▶ Document text:

□ □ □ □

I’ve been thinking a lot lately about the state of the world and, especially, the state of our country. Every time I turn on the news there’s another story of a worrisome or tragic nature. The shootings at Sandy Hook school are a prime example of the tragedies taking place around us, but the clamor to change the gun regulations as a remedy is an example of the worrisome type.
When are we going to address the root cause of our problems? The change in our values has affected every aspect of our culture and has resulted, I believe, in this stressful, sad, and frightening new world. I’m very aware that older generations usually decry the newest generation’s behavior and ideas—but I think it goes deeper than that. If we look over the last 70 years the cultural decay has changed us for the worse in every area: education, family life, work ethic, patriotism, individualism, modesty, respect for elders and each other, materialism, health, and above all others, belief in and reverence for God.
What can one individual do? I’m not an advocate of “head in the sand,” but I think that turning to a simpler, traditional way of life is a step in the right direction. Since food and cooking are my areas of interest and expertise (as well as my job), I elected to start there with my resolution to turn back the clock.

□ □ □ □

▶ What to do:
[A] In the essay on changing values, which areas did the writer pick as the place to begin the resolution to turn back the clock?
[B] Carry the essay on changing values forward from its final sentence.

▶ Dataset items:
□ □ □ □

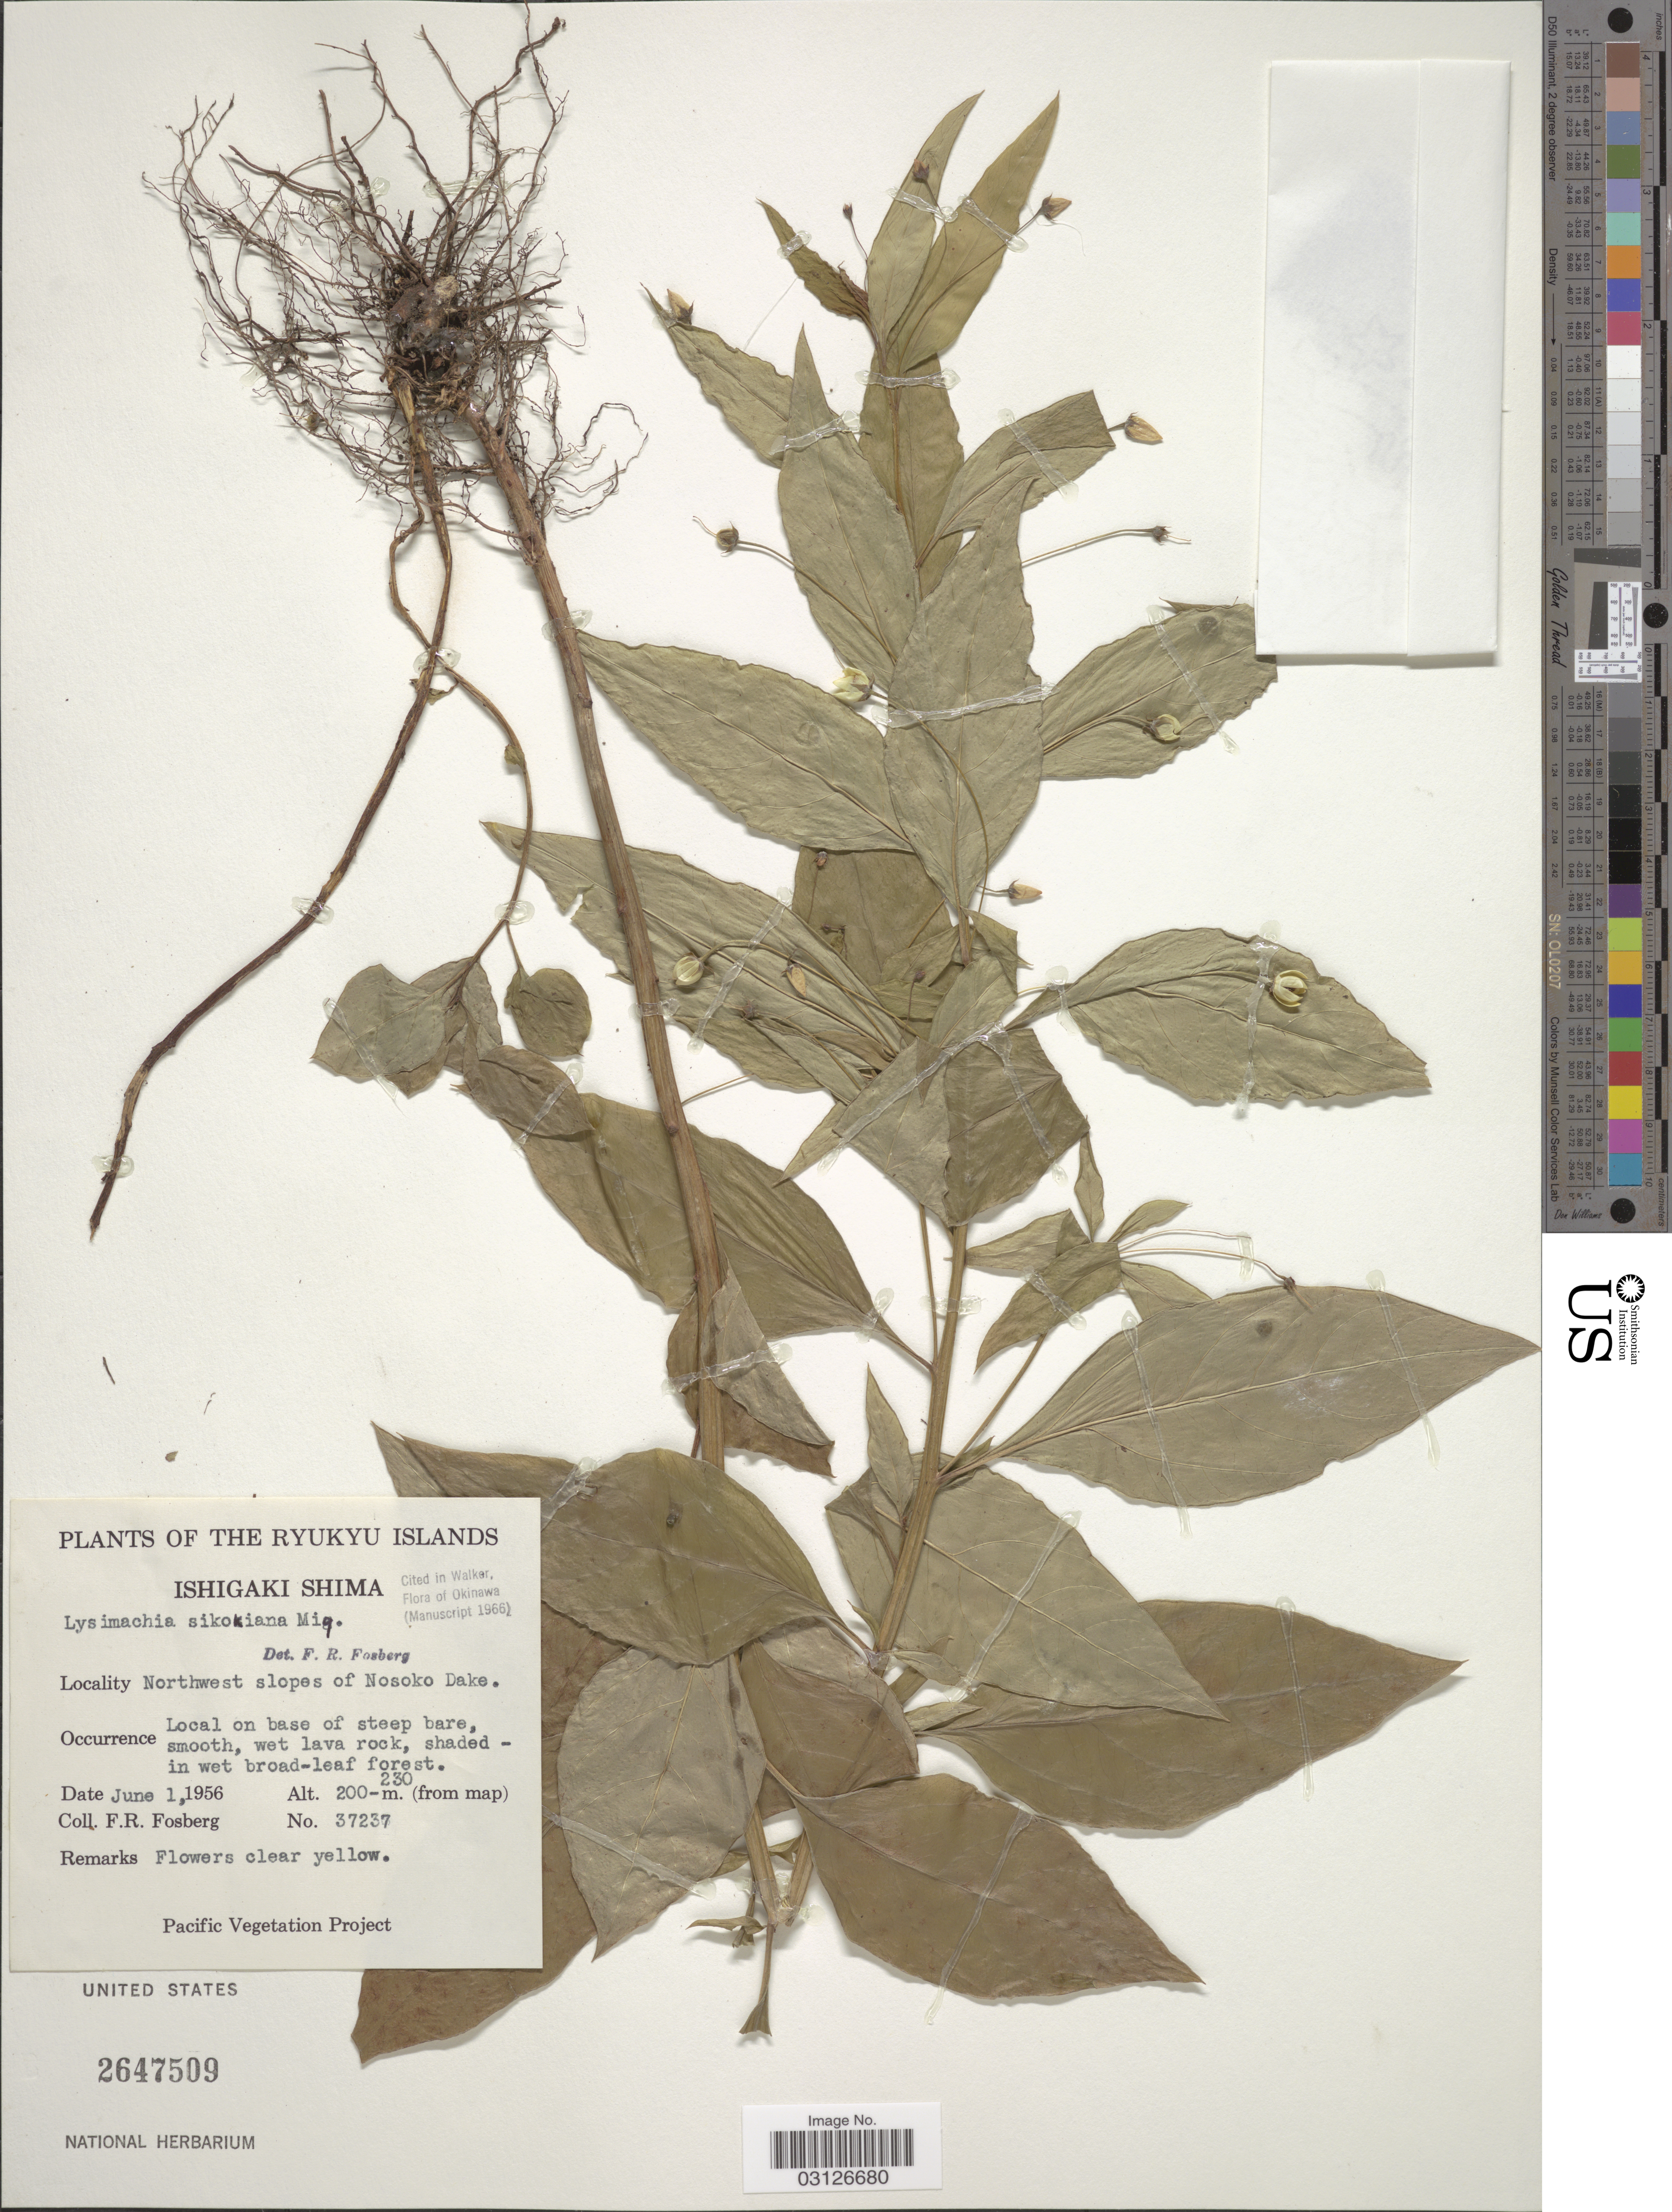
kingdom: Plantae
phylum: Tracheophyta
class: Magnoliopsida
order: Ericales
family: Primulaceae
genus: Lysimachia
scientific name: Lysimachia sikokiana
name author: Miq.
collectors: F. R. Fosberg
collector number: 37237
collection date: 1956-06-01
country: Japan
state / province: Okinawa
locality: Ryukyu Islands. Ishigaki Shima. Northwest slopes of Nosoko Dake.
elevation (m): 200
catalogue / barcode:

□ □ □ □

▶ Written answers:
[A] Food and cooking.

[B]
My own childhood was early post-WWII. We lived in a large Queen Ann red brick house on Russell Avenue in Minneapolis. Although my parents owned the house, it was divided into four apartments. When I was four we moved to St. Louis Park to a brand new house on Vernon Avenue which my parents built. I still remember what a feeling of “having arrived” we all had about that house. It seemed like a mansion. In truth, it was a three bedroom colonial with a one-car attached garage, a very small screened porch, one bathroom and an unfinished basement. Today it would be considered a nice “starter house.” My parents were in a first marriage (and only marriage—that lasted 67 years before my mom died); my dad worked for Honeywell as an engineer and my mom, who had taught school before she married, was a homemaker (or housewife, as at-home women were called then).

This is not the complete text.